TEXTE PRÉSENTÉ:
________________________
J'imaginais déjà l'Afrique, ce continent si vaste juste en face... à moins de mille kilomètres à vol d'oiseau...
La ligne d'horizon concave est ici aussi au format panoramique... et la barrière de corail, le Grand Récif comme ils l'appellent ici, n'est pas comme à La Réunion, à cinquante mètres du bord, mais bien plus sérieusement à deux ou trois kilomètres du rivage... et se prolonge par intermittence tout au long de la côte ouest de Mada... On distingue à peine du bord, l'écume des vagues au loin... sur les récifs... tout juste un filet blanc dans le lointain...
La végétation, entre la route et le bord de la falaise qui descend vers la plage, est un mélange d'arbustes et d'herbes sèches, d'aloès Vera, et de cactus aux énormes piquants... La piste s'éloigne de la mer et on passe soudainement entre des dunes énormes... Au loin, une belle maison de maître en pierre sur une hauteur... abandonnée, en ruine, suite à un drame très ancien, mais qui marque l'endroit et les esprits aujourd'hui encore, nous raconte Fred.
À quelques minutes de là... nous nous arrêtons dans un petit village de pêcheur... nous devons faire des courses pour le dîner. Fred compte ici, acheter du poisson et des crabes... Il salue les habitants qui se trouvent là, embrasse une femme qu'il connaît et discute avec un vieil homme... nous arrivons derrière et saluons à la suite, poliment...
Nous entrons dans une cabane en bois au sol en ciment, une femme nous montre deux seaux au milieu de la pièce, le premier contient des crabes, sombres, pleins de sable, l'autre est rempli de petits poissons... La femme parle avec Fred, qui semble d'accord, elle remplit un sac plastique de crabes et un autre de poissons...
________________________
INFORMATIONS AFFICHÉES:
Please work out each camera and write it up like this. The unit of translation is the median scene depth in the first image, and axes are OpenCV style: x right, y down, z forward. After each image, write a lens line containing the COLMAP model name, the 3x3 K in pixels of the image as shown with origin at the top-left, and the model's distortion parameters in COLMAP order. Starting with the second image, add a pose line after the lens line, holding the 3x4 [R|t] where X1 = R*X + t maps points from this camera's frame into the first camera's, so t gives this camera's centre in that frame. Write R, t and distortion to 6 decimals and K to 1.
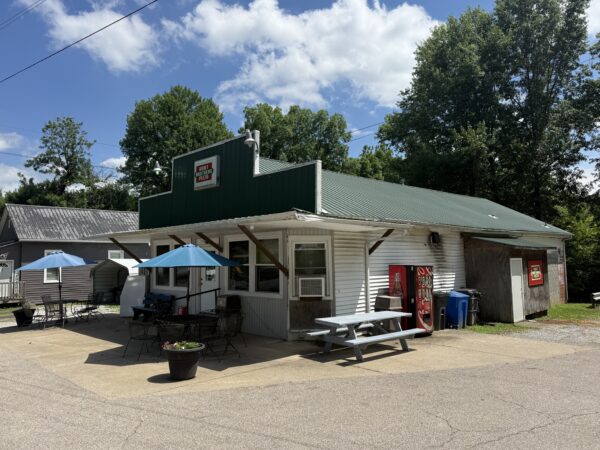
lens RADIAL K [[446.8, 0, 303.8], [0, 446.8, 222.9], [0, 0, 1]] dist [0.046156, -0.036407]
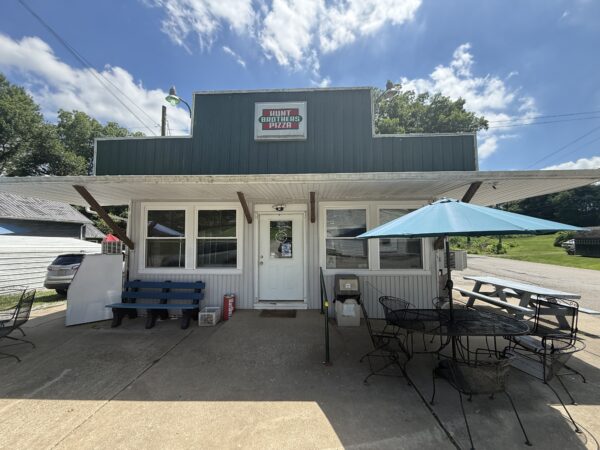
lens RADIAL K [[238.4, 0, 295.2], [0, 238.4, 225.0], [0, 0, 1]] dist [-0.002662, 0.000764]
pose [[0.731726, 0.055655, 0.679323, -0.418259], [-0.061437, 0.997989, -0.015587, 0.066554], [-0.678824, -0.030331, 0.733674, 0.595566]]
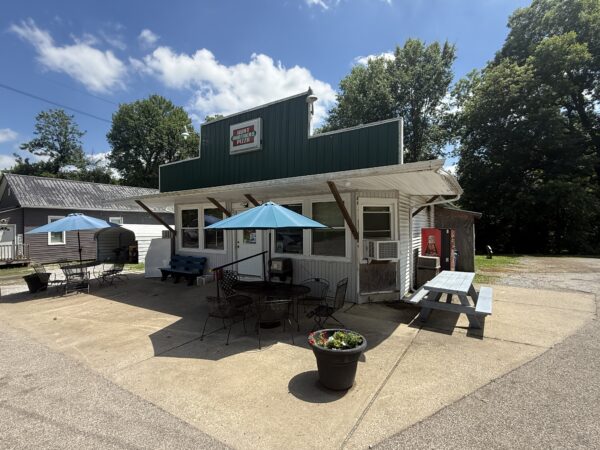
lens RADIAL K [[284.2, 0, 301.1], [0, 284.2, 225.5], [0, 0, 1]] dist [-0.009157, 0.006128]
pose [[0.973908, 0.005983, 0.226864, -0.211860], [-0.022660, 0.997220, 0.070978, 0.034145], [-0.225809, -0.074266, 0.971337, 0.301625]]
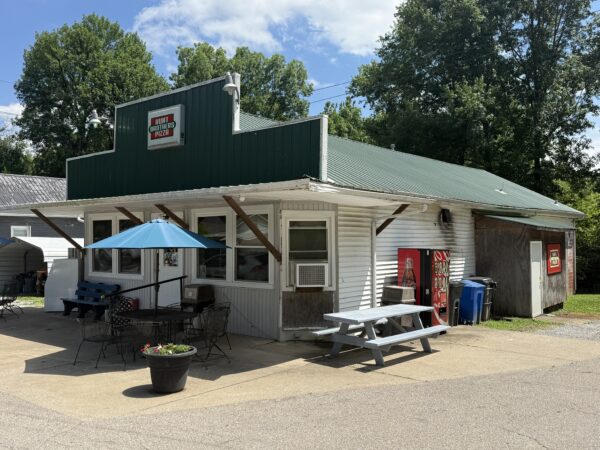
lens RADIAL K [[546.8, 0, 301.0], [0, 546.8, 227.3], [0, 0, 1]] dist [0.033773, 0.000000]
pose [[0.994690, 0.012556, 0.102143, -0.070227], [-0.018303, 0.998290, 0.055518, 0.003086], [-0.101271, -0.057093, 0.993219, 0.024919]]
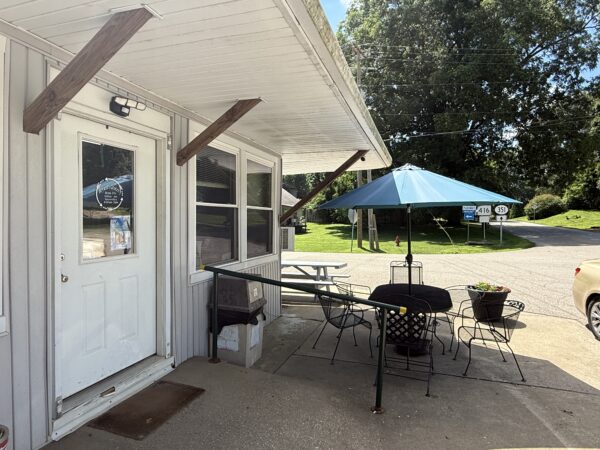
lens RADIAL K [[377.1, 0, 299.6], [0, 377.1, 224.8], [0, 0, 1]] dist [-0.011532, -0.002975]
pose [[-0.458925, -0.001727, 0.888473, -0.403543], [-0.065179, 0.997369, -0.031728, 0.097124], [-0.886081, -0.072470, -0.457830, 0.881914]]
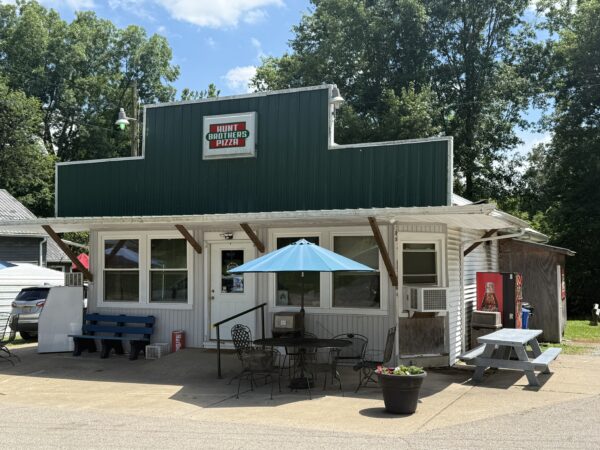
lens RADIAL K [[699.6, 0, 304.1], [0, 699.6, 224.8], [0, 0, 1]] dist [0.081824, 0.000000]
pose [[0.928662, 0.032978, 0.369458, -0.445775], [-0.041125, 0.999053, 0.014195, 0.003786], [-0.368640, -0.028376, 0.929139, -0.035859]]
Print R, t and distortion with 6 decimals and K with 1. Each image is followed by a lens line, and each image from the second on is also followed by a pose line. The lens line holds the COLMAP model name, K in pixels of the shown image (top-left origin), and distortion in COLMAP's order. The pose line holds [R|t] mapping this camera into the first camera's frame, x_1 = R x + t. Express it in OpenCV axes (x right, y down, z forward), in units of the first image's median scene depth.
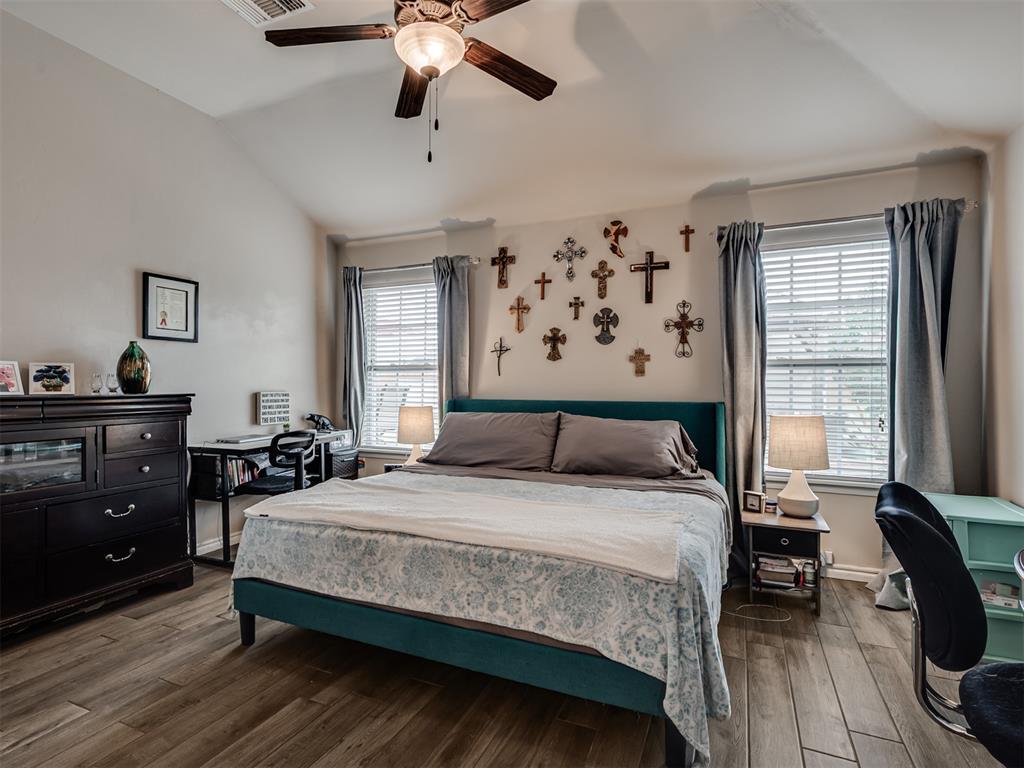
lens RADIAL K [[520.0, 0, 507.5], [0, 520.0, 386.0], [0, 0, 1]] dist [0.009524, 0.000058]
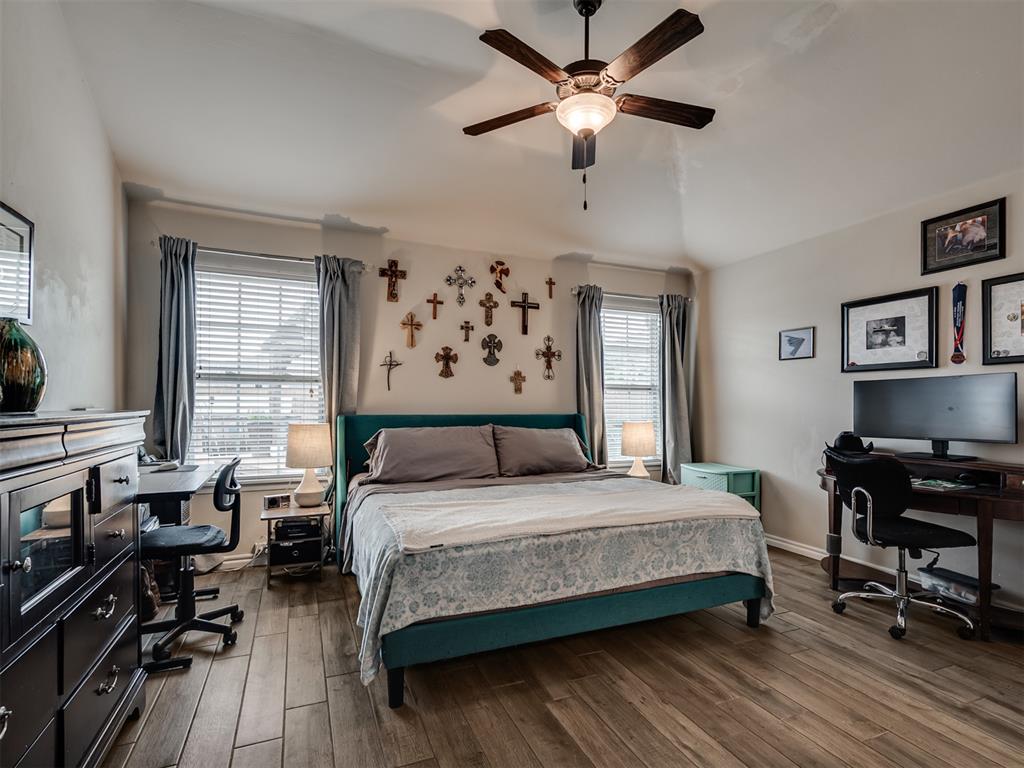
lens RADIAL K [[520.0, 0, 504.1], [0, 520.0, 401.8], [0, 0, 1]] dist [0.009524, 0.000058]
pose [[0.679280, 0.004684, 0.733864, -0.666386], [-0.006288, 0.999980, -0.000562, 0.001104], [-0.733852, -0.004233, 0.679296, 0.199607]]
________________________
SÉRIE D'EXERCICES:
1. Relevez chaque ligne des enregistrements qui contient le mot « image », en respectant la casse.
2. Poursuivez le récit de voyage sur la côte ouest de Madagascar à partir de sa dernière phrase.

RÉSULTATS DES TÂCHES:
1.
Please work out each camera and write it up like this. The unit of translation is the median scene depth in the first image, and axes are OpenCV style: x right, y down, z forward. After each image, write a lens line containing the COLMAP model name, the 3x3 K in pixels of the image as shown with origin at the top-left, and the model's distortion parameters in COLMAP order. Starting with the second image, add a pose line after the lens line, holding the 3x4 [R|t] where X1 = R*X + t maps points from this camera's frame into the first camera's, so t gives this camera's centre in that frame. Write R, t and distortion to 6 decimals and K to 1.
Print R, t and distortion with 6 decimals and K with 1. Each image is followed by a lens line, and each image from the second on is also followed by a pose line. The lens line holds the COLMAP model name, K in pixels of the shown image (top-left origin), and distortion in COLMAP's order. The pose line holds [R|t] mapping this camera into the first camera's frame, x_1 = R x + t. Express it in OpenCV axes (x right, y down, z forward), in units of the first image's median scene depth.

2.
Des enfants nous entourent, les gens ont l'air tout juste en bonne santé. Ils vivent à l'écart de tout, dans un village traditionnel en bord de mer, sans aucune maison en dur, ni électricité, ni école, ni dispensaire, rien. Nive et Fara m'empêchent de donner du fric aux gamins qui en réclament... mais un vieux me fait des clins d'œil insistants et me demande un billet discrètement, je lui en glisse un ou deux en douce...
Une femme nous indique, de son doigt, sa joue, sa bouche. Nive me dit qu'elle a mal aux dents et qu'elle voudrait une aspirine ou autre... Les filles lui trouvent quelque chose pour la soulager... et moi je n'ai rien à donner... sinon de l'argent... comme un con de touriste...
Fred discute le bout de gras avec tout le monde, parfaitement à l'aise, il a l'air chez lui. Bien que né en France, il a grandi ici et parle malgache... Je fais trois photos... et nous repartons...
L'après-midi s'avance, nous roulons sur une piste bien ensablée... La voiture dérape et semble aller vite, mais, en fait, nous ne dépassons pas le quarante ou le cinquante kilomètres à l'heure... La piste change souvent d'aspect, soit dure et compacte, soit molle et fluide comme de l'eau... Il faut adapter sa conduite... anticiper les glissades... heureusement, on ne croise quasiment personne...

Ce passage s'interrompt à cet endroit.